In a conversation between artist Khaled Hourani and curator and art critic Rasha Salti, the project is described at length and analysed in its multiplicity of meanings. Lynda Morris argues how Picasso's expressionist painting relates to the Spanish Civil War and as such is significant conduit to question the context of Ramallah. 

But there are also pitfalls to projects like these; in a conversation with Renzo Martens, Eyal Weizman elaborates on the margins and possibilities of the journey, questioning the potentiality of art activism and the responsibility of the audience. Architect Yazid Anaani informs us on how the Picasso project was received by the people living in Ramallah and curator Galit Eilat discusses in a conversation with Artur Zimjevski (artist and curator of the 7th Berlin Biennial), at length the socio-political and cultural climate in Israël and Europe, giving us an insight on the margins of possible activism given the political situation in Israël and Palestine.

In the second part of the magazine, Khaled Hourani’s project is embedded into a broader artistic context. With his camera, Sander Buyck chaperons Picasso’s journey. The online publishing platform ArtTerritories (Ursula Biemann and Shuruq Harb) in collaboration with Nahed Awad, Ruanne Abou-Rahme, Basel Abbas and Inass, inspired by the energy of hope and anticipation in the Arab world, create a project that reflects back on moments in the 1960s and 1980s when Palestinians experienced a sense of departure, mobility and connectedness. Toleen Touq and Eric Gottesman report on their trip from southern Jordan to Istanbul along the historical Hejaz railway and other railways of the former Ottoman Empire. Along the way, they gathered personal stories and historical research about the railways, and, equally importantly, they followed the news; their trip began the day Zine al-Abedin left Tunisia for Saudi Arabia and ended the day before Hosni Mubarak fled Cairo. Author Stephen Wright researches the origins of conceptual art in the Mediterranean and artist Unni Gjertsen tells us in a most personal diary how she experienced her first visit to Jerusalem.

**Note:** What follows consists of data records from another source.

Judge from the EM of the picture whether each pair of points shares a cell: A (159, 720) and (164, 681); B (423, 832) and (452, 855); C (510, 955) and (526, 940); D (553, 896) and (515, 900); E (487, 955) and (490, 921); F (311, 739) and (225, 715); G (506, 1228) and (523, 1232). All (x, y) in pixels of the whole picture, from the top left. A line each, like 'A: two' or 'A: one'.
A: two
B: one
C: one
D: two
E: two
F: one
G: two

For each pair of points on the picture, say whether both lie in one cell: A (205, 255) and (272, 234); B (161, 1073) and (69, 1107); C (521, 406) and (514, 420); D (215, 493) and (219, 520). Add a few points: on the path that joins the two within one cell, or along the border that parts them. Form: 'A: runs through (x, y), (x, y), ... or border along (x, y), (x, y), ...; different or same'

Finally there is one last art project included in this publication: Palestinian artist Khaled Jarrar stamped all the copies of this publication with an original State of Palestine stamp. Jarrar’s stamp does not only make each copy of A Prior a unique piece of art, in giving people the possibility of having also their passport stamped, he gives the audience a way to take it’s engagement to it’s full consequence.